Investor perspectives on REITs and the capital markets was the theme of the lunch general session at Nareit’s REITworld: 2023 annual conference held in Los Angeles on Nov 14-16.
Nareit’s 2024 Chair Matt Kelly, CEO of JBG SMITH (NYSE: JBGS) moderated the panel, which also featured: Jeff Horowitz, global head, real estate, gaming, and lodging, BofA Securities; Kerry Johnson, co-chair, U.S. real estate sector, DLA Piper LLP; Rick Romano, managing director, PGIM Real Estate; and Steve Sakwa, senior managing director and senior equity research analyst at Evercore ISI.
On the topic of REIT earnings and access to capital, Sakwa described the current environment as a “tale of two cities,” with shorter-duration assets such as apartments and self-storage feeling the impact of new supply. On the flip side, “we saw some really good growth out of the health care companies,” particularly senior housing that was “decimated during COVID.” Growth in the industrial sector looks likely to be sustained into 2024, he added. Broadly speaking, however, “the road is still pretty rocky going into next year,” according to Sakwa.
Romano noted that macro factors are driving investor sentiment, adding that next year could “look pretty good if we get some stabilization in rates.”

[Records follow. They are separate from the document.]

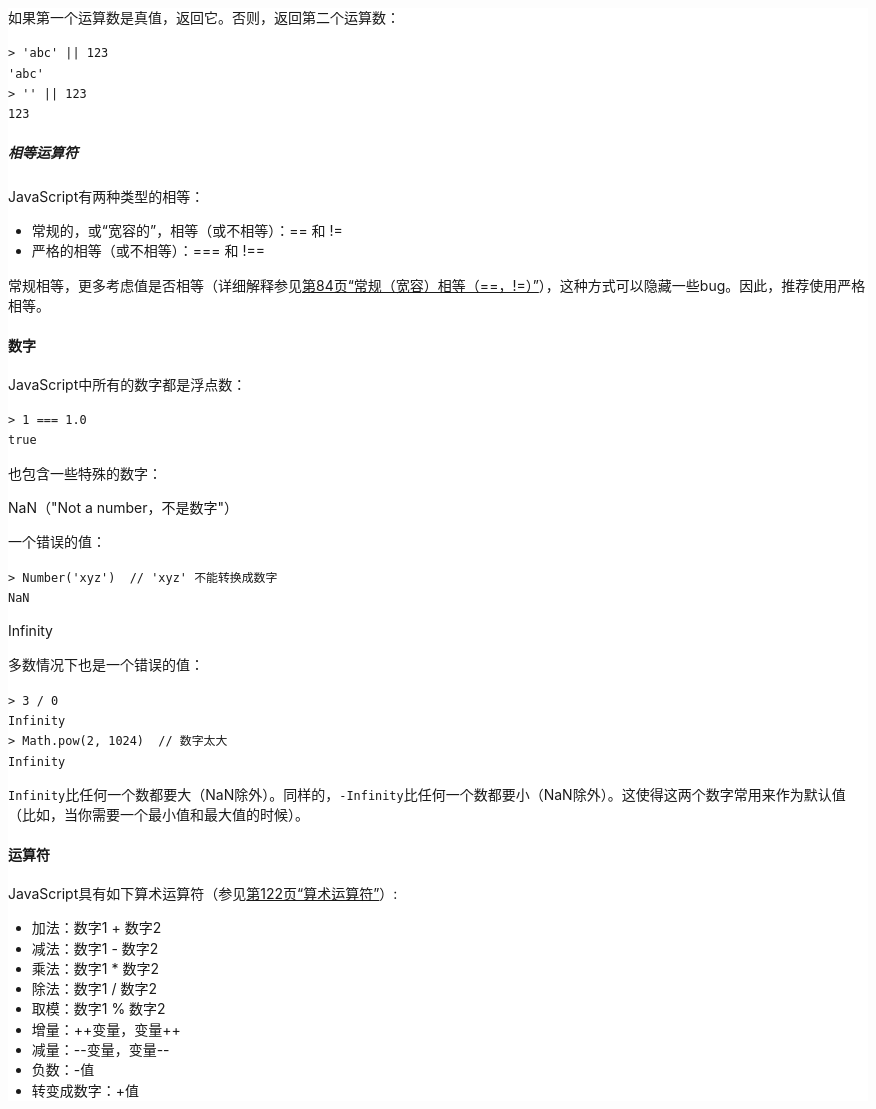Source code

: 如果第一个运算数是真值，返回它。否则，返回第二个运算数：

```
> 'abc' || 123
'abc'
> '' || 123
123
```

##### 相等运算符

JavaScript有两种类型的相等：

* 常规的，或“宽容的”，相等（或不相等）：== 和 !=
* 严格的相等（或不相等）：=== 和 !==

常规相等，更多考虑值是否相等（详细解释参见[第84页“常规（宽容）相等（==，!=）”](#)），这种方式可以隐藏一些bug。因此，推荐使用严格相等。


#### 数字

JavaScript中所有的数字都是浮点数：

```
> 1 === 1.0
true
```

也包含一些特殊的数字：

NaN（"Not a number，不是数字"）

一个错误的值：

```
> Number('xyz')  // 'xyz' 不能转换成数字
NaN
```

Infinity

多数情况下也是一个错误的值：

```
> 3 / 0
Infinity
> Math.pow(2, 1024)  // 数字太大
Infinity
```

`Infinity`比任何一个数都要大（NaN除外）。同样的，`-Infinity`比任何一个数都要小（NaN除外）。这使得这两个数字常用来作为默认值（比如，当你需要一个最小值和最大值的时候）。

#### 运算符

JavaScript具有如下算术运算符（参见[第122页“算术运算符”](#)）:

* 加法：数字1 + 数字2
* 减法：数字1 - 数字2
* 乘法：数字1 * 数字2
* 除法：数字1 / 数字2
* 取模：数字1 % 数字2
* 增量：++变量，变量++
* 减量：--变量，变量--
* 负数：-值
* 转变成数字：+值
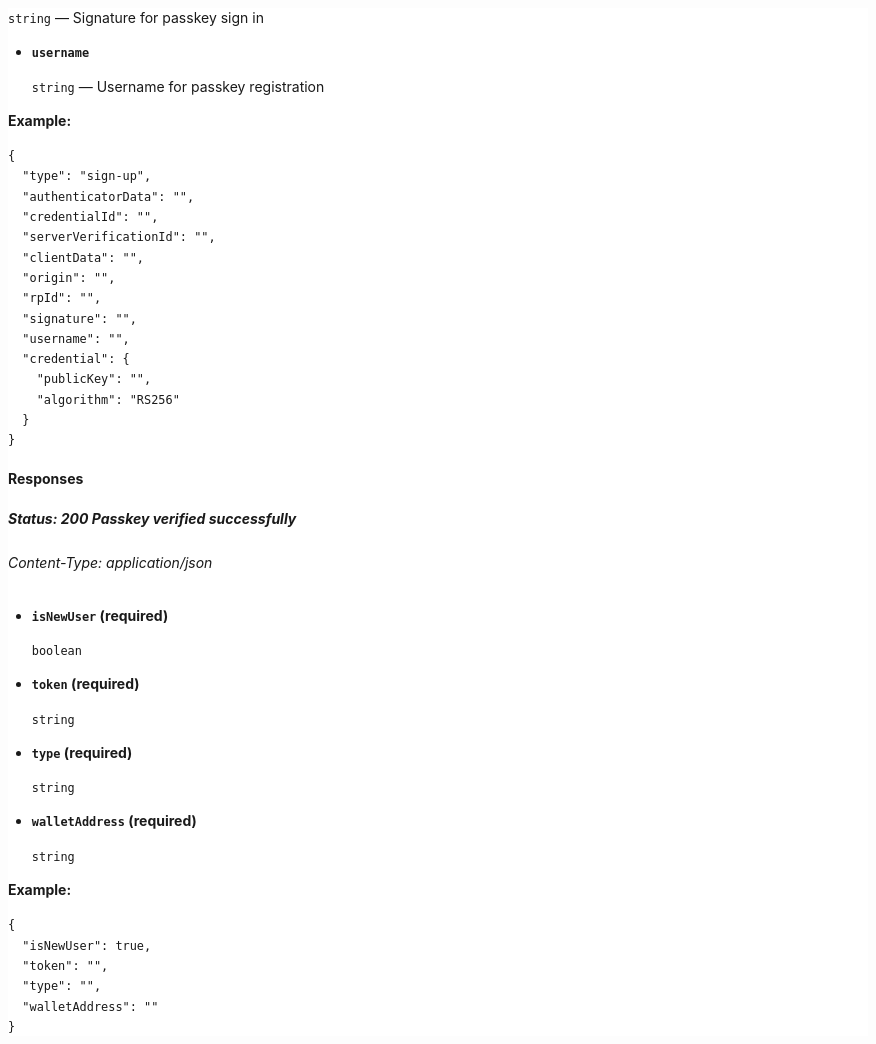   `string` — Signature for passkey sign in

- **`username`**

  `string` — Username for passkey registration

**Example:**

```
{
  "type": "sign-up",
  "authenticatorData": "",
  "credentialId": "",
  "serverVerificationId": "",
  "clientData": "",
  "origin": "",
  "rpId": "",
  "signature": "",
  "username": "",
  "credential": {
    "publicKey": "",
    "algorithm": "RS256"
  }
}
```

#### Responses

##### Status: 200 Passkey verified successfully

###### Content-Type: application/json

- **`isNewUser` (required)**

  `boolean`

- **`token` (required)**

  `string`

- **`type` (required)**

  `string`

- **`walletAddress` (required)**

  `string`

**Example:**

```
{
  "isNewUser": true,
  "token": "",
  "type": "",
  "walletAddress": ""
}
```
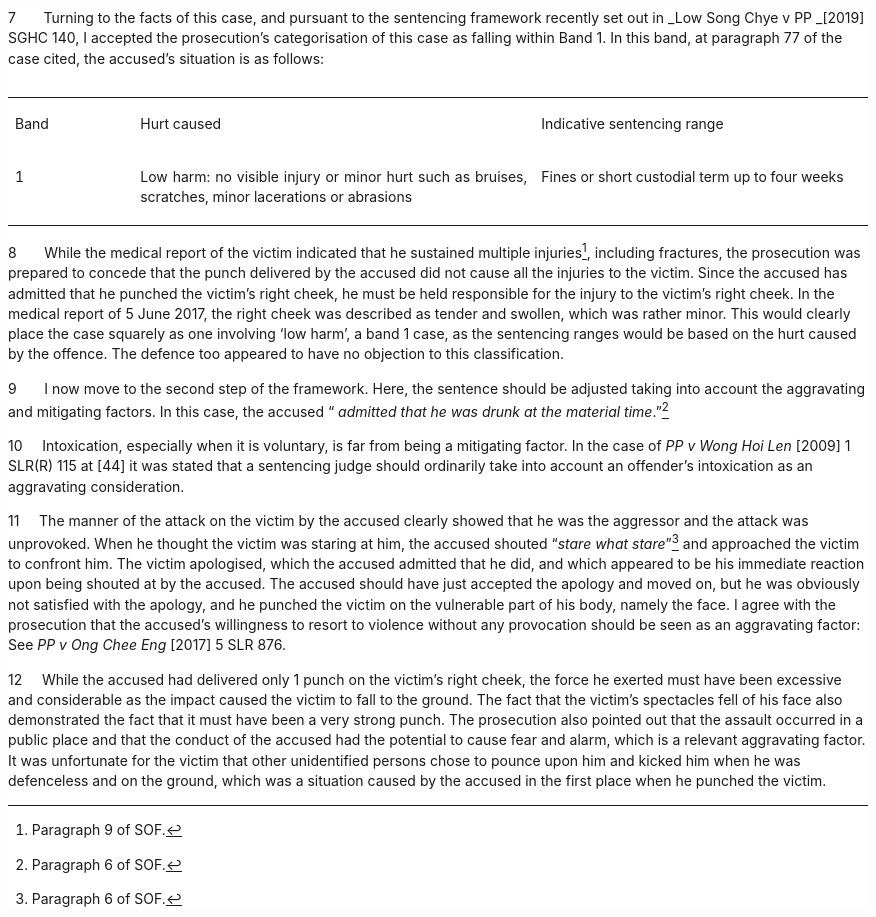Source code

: 7       Turning to the facts of this case, and pursuant to the sentencing framework recently set out in _Low Song Chye v PP _<span class="citation">\[2019\] SGHC 140</span>, I accepted the prosecution’s categorisation of this case as falling within Band 1. In this band, at paragraph 77 of the case cited, the accused’s situation is as follows:

<table align="left" cellpadding="0" cellspacing="0" class="Judg-2-tblr" frame="all" pgwide="0"><colgroup><col width="14.5629125825165%"> <col width="46.629325865173%"> <col width="38.8077615523105%"> </colgroup><tbody><tr><td align="left" class="br" rowspan="1" valign="top"><p align="justify" class="Table-Para-1">Band</p></td><td align="left" class="br" rowspan="1" valign="top"><p align="justify" class="Table-Para-1">Hurt caused</p></td><td align="left" class="b" rowspan="1" valign="top"><p align="justify" class="Table-Para-1">Indicative sentencing range</p></td></tr><tr><td align="left" class="r" rowspan="1" valign="top"><p align="justify" class="Table-Para-1">1</p></td><td align="left" class="r" rowspan="1" valign="top"><p align="justify" class="Table-Para-1">Low harm: no visible injury or minor hurt such as bruises, scratches, minor lacerations or abrasions</p></td><td align="left" class="" rowspan="1" valign="top"><p align="justify" class="Table-Para-1">Fines or short custodial term up to four weeks</p></td></tr></tbody></table>

  
  

8       While the medical report of the victim indicated that he sustained multiple injuries[^1], including fractures, the prosecution was prepared to concede that the punch delivered by the accused did not cause all the injuries to the victim. Since the accused has admitted that he punched the victim’s right cheek, he must be held responsible for the injury to the victim’s right cheek. In the medical report of 5 June 2017, the right cheek was described as tender and swollen, which was rather minor. This would clearly place the case squarely as one involving ‘low harm’, a band 1 case, as the sentencing ranges would be based on the hurt caused by the offence. The defence too appeared to have no objection to this classification.

9       I now move to the second step of the framework. Here, the sentence should be adjusted taking into account the aggravating and mitigating factors. In this case, the accused “ _admitted that he was drunk at the material time_.”[^2]

10     Intoxication, especially when it is voluntary, is far from being a mitigating factor. In the case of _PP v Wong Hoi Len_ <span class="citation">\[2009\] 1 SLR(R) 115</span> at \[44\] it was stated that a sentencing judge should ordinarily take into account an offender’s intoxication as an aggravating consideration.

11     The manner of the attack on the victim by the accused clearly showed that he was the aggressor and the attack was unprovoked. When he thought the victim was staring at him, the accused shouted “_stare what stare_”[^3] and approached the victim to confront him. The victim apologised, which the accused admitted that he did, and which appeared to be his immediate reaction upon being shouted at by the accused. The accused should have just accepted the apology and moved on, but he was obviously not satisfied with the apology, and he punched the victim on the vulnerable part of his body, namely the face. I agree with the prosecution that the accused’s willingness to resort to violence without any provocation should be seen as an aggravating factor: See _PP v Ong Chee Eng_ <span class="citation">\[2017\] 5 SLR 876</span>.

12     While the accused had delivered only 1 punch on the victim’s right cheek, the force he exerted must have been excessive and considerable as the impact caused the victim to fall to the ground. The fact that the victim’s spectacles fell of his face also demonstrated the fact that it must have been a very strong punch. The prosecution also pointed out that the assault occurred in a public place and that the conduct of the accused had the potential to cause fear and alarm, which is a relevant aggravating factor. It was unfortunate for the victim that other unidentified persons chose to pounce upon him and kicked him when he was defenceless and on the ground, which was a situation caused by the accused in the first place when he punched the victim.


[^1]: Paragraph 9 of SOF.
[^2]: Paragraph 6 of SOF.
[^3]: Paragraph 6 of SOF.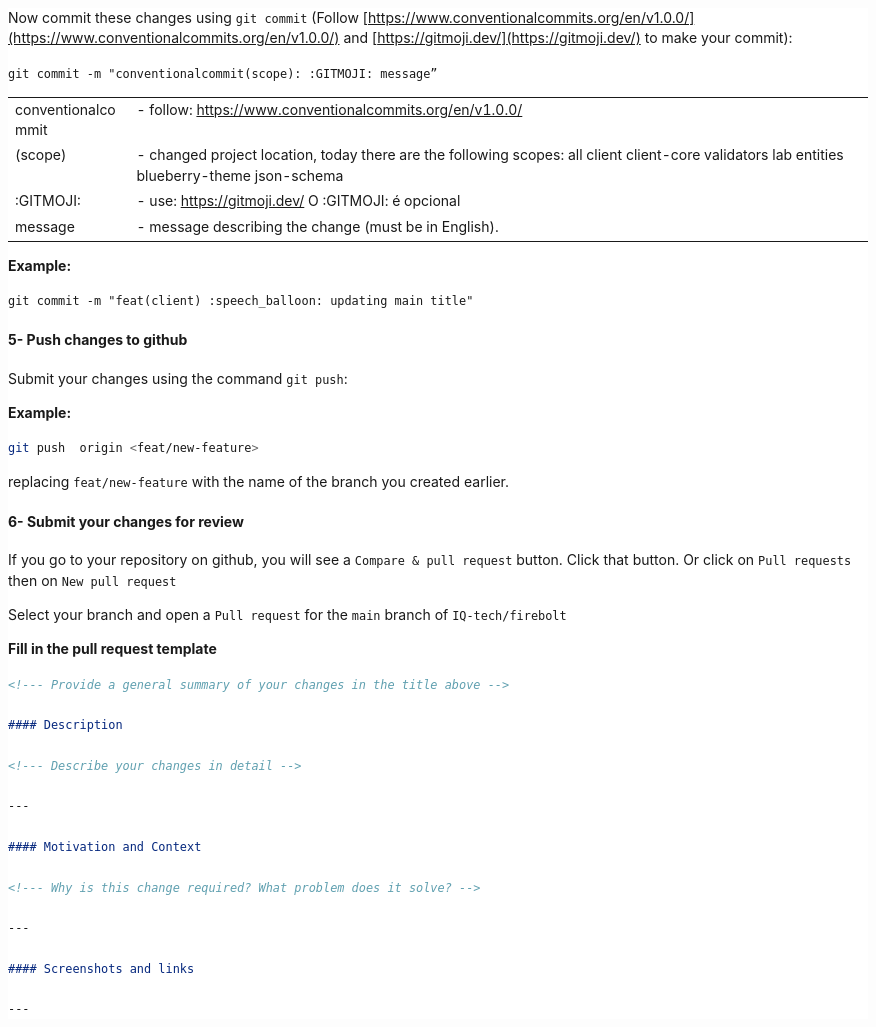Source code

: Now commit these changes using `git commit` (Follow [https://www.conventionalcommits.org/en/v1.0.0/](https://www.conventionalcommits.org/en/v1.0.0/) and [https://gitmoji.dev/](https://gitmoji.dev/) to make your commit):

`git commit -m "conventionalcommit(scope): :GITMOJI: message”`

| | |
| --- | ------- |
| conventionalcommit | \- follow: https://www.conventionalcommits.org/en/v1.0.0/ |
| (scope)           | \- changed project location, today there are the following scopes: all client client-core validators lab entities blueberry-theme json-schema |
| :GITMOJI:          | \- use: https://gitmoji.dev/  O :GITMOJI: é opcional |
| message           | \- message describing the change (must be in English). |

**Example:**

```
git commit -m "feat(client) :speech_balloon: updating main title"
```

#### 5- Push changes to github

Submit your changes using the command `git push`:

**Example:**

```bash
git push  origin <feat/new-feature>
```

replacing `feat/new-feature` with the name of the branch you created earlier.

#### 6- Submit your changes for review

If you go to your repository on github, you will see a `Compare & pull request` button. Click that button. Or click on `Pull requests` then on `New pull request`

Select your branch and open a `Pull request` for the `main` branch of `IQ-tech/firebolt`

**Fill in the pull request template**

```markdown
<!--- Provide a general summary of your changes in the title above -->

#### Description

<!--- Describe your changes in detail -->

---

#### Motivation and Context

<!--- Why is this change required? What problem does it solve? -->

---

#### Screenshots and links

---
```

Horowitz, meanwhile, addressed how REITs are prepared for a higher-for-longer rate environment. “Public markets are really well-positioned,” he said, with public companies generally having five-year average debt maturity at below 4% rates. “This is a moment when REITs should ultimately be able to play offense…we’ve got to be a little bit more optimistic and a little bit more upbeat because it’s not so bad,” he said.
Elsewhere in the panel discussion:
· Johnson said the issuance of green bonds has dropped since 2021. “What we’re hearing from investors is that when you’re marketing securities you want to focus on the fundamentals—the quality of the portfolio, debt governance, the strength of the balance sheet. You don’t want to be distracted necessarily by the use of proceeds.” While green bonds are not going away, they are likely to be fewer, she said.
· On the M&A front, the “haves” from a cost of capital perspective have been buying the “have nots” at very accretive levels,” Romano said. “Looking at capital markets right now, REITs are in pretty good shape to play offense.”
· Office is “by far the most distressed, dislocated property type with probably the most uncertainty,” Sakwa said, although “work from home is fading and people are coming back to the office more regularly.” Romano added that it will take more visibility into valuations before active managers begin to stop underweighting the office sector.
· AI will fuel a wave of building in the data center space in the next three to five years that REITs can take advantage of.
· The Fed could cut rates three to four times in 2024, Sakwa predicted, which could push REITs 15-20% higher, with gains weighted to the back half of the year. Horowitz forecast a return of IPOs to the REIT market.